Lissabon

… als plötzlich der größte Theil der Stadt, mit einem Gekrache, als ob das Firmament einstürzte, versank, und alles, was Leben athmete, unter seinen Trümmern begrub.

H. v. Kleist, Das Erdbeben von Chili, 1810

Die Bedeutung verwaltungstechnischer Stanzungen lässt sich exemplarisch an den bürokratischen Nachbeben der Katastrophe von Lissabon (Erdbeben inkl. Tsunami und Feuersturm) 1755 ermessen. Während man in Europa mit den paar Theodizeeproblemen beschäftigt war (Kant, Lessing, v.a. Voltaire et al.), gewann das Pouvoir des Außen- und alsbald Ersten Ministers Carvalho e Melo (späterhin aka Marquês de Pombal) durch sein umsichtiges, an Kulturtechniken der Verwaltung und pragmatischem Aufklärungsdenken geschultes Krisenmanagement, das er mit langem Atem durchhielt, derart Gewicht, dass er (einige machiavellistische Atouts aus dem Ärmel zaubernd) die Macht des Adels und der Kirche Schritt um Schritt reduzieren konnte.

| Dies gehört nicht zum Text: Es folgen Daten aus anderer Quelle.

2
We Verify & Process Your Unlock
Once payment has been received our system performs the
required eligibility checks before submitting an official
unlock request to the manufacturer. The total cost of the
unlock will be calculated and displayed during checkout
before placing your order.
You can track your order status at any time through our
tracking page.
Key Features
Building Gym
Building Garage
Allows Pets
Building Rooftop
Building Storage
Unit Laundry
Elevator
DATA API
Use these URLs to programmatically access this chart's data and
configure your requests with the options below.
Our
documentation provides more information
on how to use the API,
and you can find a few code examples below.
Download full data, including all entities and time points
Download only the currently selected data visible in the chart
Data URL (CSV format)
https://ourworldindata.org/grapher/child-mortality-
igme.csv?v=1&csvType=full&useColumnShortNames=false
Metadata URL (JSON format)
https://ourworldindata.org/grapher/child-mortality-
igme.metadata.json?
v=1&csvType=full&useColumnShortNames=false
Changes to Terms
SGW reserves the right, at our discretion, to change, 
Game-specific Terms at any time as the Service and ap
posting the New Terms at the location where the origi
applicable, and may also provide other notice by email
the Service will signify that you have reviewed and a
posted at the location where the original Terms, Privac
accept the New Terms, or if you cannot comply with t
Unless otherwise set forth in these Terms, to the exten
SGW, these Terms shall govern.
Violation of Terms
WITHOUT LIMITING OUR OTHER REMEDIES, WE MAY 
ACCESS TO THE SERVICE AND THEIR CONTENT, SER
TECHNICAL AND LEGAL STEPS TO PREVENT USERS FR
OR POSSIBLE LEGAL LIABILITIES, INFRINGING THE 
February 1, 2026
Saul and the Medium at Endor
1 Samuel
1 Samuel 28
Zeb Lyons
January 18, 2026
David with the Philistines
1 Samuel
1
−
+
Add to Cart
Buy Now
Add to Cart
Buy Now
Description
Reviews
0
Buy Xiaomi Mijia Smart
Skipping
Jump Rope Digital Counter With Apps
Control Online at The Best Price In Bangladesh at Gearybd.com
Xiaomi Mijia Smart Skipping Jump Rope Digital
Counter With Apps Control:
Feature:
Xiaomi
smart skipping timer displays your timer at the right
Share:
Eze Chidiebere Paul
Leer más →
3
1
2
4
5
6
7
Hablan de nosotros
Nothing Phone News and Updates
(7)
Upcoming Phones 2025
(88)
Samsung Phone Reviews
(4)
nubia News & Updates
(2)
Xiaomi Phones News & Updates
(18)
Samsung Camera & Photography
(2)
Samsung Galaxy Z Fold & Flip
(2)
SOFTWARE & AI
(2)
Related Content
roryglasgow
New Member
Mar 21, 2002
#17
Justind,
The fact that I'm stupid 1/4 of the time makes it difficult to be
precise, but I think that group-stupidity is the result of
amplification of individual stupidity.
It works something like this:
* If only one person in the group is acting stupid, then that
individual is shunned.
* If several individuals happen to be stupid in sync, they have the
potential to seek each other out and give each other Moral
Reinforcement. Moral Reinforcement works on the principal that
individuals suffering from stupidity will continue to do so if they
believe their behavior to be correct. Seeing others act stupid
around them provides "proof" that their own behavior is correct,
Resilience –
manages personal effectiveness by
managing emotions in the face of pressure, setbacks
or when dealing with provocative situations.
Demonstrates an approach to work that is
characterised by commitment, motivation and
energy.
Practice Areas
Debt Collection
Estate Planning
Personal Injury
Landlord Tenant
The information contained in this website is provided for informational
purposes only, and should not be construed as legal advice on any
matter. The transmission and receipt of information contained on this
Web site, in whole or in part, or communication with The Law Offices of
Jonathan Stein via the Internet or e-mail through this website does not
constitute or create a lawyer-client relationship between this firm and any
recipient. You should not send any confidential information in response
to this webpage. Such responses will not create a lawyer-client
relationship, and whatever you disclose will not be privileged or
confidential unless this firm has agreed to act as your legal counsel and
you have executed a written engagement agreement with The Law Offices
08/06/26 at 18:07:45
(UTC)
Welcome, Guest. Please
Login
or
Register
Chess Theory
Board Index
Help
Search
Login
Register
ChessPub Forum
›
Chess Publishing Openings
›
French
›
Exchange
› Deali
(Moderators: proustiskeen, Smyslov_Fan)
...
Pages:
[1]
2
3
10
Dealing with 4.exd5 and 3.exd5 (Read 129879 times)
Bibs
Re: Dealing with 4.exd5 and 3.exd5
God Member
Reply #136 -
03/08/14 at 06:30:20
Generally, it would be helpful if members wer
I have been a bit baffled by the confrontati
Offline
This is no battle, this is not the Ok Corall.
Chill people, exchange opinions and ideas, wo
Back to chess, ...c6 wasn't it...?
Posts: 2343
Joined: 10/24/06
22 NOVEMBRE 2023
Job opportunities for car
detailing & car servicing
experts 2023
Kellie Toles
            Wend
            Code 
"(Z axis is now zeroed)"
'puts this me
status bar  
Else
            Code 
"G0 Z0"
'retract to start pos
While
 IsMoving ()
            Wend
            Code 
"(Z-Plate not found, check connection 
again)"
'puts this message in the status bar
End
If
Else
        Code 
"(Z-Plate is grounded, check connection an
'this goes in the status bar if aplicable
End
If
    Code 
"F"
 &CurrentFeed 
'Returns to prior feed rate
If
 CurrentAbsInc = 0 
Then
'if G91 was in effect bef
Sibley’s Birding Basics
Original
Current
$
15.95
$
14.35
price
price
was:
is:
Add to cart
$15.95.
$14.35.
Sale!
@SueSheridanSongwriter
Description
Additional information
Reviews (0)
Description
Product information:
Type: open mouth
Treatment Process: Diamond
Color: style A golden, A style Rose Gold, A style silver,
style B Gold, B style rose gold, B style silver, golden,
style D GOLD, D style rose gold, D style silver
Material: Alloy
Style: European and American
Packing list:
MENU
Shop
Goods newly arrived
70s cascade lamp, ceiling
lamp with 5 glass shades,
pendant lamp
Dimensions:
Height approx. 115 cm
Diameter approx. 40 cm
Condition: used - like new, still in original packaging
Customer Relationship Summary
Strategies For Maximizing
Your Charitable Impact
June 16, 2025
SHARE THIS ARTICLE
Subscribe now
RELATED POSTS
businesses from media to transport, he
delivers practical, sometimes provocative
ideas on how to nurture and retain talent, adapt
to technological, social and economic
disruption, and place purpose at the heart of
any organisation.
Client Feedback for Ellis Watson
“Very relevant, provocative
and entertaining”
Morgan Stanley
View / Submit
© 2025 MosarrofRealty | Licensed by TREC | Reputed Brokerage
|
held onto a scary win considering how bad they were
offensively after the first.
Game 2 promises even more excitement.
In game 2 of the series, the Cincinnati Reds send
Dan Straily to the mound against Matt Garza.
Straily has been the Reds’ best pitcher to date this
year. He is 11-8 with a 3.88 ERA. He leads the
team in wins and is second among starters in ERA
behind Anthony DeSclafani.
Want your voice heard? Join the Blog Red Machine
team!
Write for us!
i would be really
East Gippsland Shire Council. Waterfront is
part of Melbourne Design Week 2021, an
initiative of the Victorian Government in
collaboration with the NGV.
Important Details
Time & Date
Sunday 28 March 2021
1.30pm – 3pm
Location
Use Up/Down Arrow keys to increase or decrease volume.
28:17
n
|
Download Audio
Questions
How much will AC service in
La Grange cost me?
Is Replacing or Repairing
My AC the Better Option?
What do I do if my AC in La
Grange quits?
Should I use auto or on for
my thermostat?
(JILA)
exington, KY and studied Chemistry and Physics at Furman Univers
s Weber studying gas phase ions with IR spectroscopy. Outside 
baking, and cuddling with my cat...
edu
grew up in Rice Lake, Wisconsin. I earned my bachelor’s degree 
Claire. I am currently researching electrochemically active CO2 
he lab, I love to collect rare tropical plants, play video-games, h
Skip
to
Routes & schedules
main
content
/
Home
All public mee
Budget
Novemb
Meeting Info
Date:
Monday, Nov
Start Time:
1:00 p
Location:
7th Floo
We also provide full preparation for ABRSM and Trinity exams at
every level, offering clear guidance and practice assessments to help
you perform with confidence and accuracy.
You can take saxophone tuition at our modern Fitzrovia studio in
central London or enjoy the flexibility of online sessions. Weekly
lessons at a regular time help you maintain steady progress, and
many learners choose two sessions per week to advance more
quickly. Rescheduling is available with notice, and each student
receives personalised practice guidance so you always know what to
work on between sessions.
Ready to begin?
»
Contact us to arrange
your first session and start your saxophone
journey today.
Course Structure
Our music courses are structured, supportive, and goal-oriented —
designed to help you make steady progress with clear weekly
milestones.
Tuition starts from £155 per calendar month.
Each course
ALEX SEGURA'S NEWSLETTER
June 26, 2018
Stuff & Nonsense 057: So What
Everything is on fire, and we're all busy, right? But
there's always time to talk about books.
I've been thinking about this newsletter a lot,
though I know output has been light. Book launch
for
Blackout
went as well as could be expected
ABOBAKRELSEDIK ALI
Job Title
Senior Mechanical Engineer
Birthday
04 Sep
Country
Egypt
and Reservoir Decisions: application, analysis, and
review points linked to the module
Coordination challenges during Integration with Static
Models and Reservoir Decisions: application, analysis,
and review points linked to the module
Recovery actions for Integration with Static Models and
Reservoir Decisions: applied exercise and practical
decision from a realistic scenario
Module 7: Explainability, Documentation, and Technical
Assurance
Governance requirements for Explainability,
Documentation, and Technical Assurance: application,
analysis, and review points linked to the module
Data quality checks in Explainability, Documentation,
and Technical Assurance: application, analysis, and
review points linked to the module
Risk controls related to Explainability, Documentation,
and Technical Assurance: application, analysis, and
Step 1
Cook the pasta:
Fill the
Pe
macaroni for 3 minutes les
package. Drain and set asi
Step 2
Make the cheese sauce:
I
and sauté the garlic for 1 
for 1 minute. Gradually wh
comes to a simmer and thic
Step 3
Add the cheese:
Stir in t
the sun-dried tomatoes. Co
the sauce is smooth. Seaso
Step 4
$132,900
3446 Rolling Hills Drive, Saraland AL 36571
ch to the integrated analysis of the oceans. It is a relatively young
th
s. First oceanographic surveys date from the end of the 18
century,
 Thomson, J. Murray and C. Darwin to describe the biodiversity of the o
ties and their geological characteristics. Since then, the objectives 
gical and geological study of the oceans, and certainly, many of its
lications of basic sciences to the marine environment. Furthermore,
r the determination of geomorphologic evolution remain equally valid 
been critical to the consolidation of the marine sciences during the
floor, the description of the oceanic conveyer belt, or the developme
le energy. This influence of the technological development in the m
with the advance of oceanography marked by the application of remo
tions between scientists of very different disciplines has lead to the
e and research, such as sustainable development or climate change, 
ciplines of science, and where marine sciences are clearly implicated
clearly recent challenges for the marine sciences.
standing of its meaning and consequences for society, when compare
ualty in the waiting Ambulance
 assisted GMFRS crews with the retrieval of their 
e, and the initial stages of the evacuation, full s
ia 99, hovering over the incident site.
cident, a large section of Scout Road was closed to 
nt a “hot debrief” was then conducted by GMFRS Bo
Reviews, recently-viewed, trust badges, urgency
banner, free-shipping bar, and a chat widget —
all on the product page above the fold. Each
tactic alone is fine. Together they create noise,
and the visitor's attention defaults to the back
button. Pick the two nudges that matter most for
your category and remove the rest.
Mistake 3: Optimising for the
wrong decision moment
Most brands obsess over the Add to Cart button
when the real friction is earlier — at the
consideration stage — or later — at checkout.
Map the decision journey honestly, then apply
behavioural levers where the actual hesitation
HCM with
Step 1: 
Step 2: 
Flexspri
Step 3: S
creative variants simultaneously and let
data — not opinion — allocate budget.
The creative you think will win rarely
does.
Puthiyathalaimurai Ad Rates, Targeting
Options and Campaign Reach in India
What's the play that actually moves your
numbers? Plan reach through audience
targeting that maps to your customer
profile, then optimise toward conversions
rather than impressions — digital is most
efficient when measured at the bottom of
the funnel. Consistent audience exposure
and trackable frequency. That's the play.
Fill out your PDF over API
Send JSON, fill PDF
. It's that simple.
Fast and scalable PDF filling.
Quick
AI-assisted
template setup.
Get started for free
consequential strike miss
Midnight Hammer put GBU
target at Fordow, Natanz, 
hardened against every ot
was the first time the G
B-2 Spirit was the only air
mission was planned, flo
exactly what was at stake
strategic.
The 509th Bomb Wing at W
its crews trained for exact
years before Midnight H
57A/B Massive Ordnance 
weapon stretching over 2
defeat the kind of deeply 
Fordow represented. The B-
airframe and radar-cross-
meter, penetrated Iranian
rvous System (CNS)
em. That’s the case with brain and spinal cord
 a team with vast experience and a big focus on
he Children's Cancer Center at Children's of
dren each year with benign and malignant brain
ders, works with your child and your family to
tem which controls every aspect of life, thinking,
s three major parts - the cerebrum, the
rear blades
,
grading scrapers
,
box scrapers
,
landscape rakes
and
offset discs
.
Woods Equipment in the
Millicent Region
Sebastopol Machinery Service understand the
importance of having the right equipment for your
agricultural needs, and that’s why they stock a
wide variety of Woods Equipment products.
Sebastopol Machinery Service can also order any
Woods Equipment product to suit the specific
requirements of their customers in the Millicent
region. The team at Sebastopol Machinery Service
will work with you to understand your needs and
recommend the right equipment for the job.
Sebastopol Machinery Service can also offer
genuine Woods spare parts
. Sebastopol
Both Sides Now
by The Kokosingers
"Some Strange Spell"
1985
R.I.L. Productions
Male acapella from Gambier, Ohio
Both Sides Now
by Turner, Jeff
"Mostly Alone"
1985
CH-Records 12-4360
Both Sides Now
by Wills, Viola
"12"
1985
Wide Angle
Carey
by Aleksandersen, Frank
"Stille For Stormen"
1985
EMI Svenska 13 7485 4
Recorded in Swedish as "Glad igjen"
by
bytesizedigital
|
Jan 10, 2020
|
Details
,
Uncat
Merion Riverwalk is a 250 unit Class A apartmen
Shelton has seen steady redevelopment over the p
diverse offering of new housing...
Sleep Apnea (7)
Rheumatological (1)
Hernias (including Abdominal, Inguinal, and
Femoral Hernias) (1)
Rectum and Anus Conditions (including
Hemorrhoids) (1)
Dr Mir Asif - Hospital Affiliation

Die Umsetzung der vielfältigen Reformen, betreffend das Gesellschafts-, Bildungs- und Wirtschaftssystems bis weit in die Kolonien hinein, basierten wesentlich auf bürokratischen Techniken und Medien. Mit anderen Worten: Als der eine Gott sich zur milden Überraschung aller doch nicht als umsichtiger Verwalter der besten aller Welten und Naturverfassungen erwiesen hatte, übernahm die Bürokratie, baute nicht nur Lissabon wieder auf, sondern reformierte das Reich in toto (das nächste Unglück im Land des Fado begab sich dann erst 1777, als dem König eine Tochter auf den Thron folgte, die der adelig-katholischen Bigotterie erneut den Hof machte, den Marquês entmachtete und die Reformarbeit weitgehend vernichten ließ).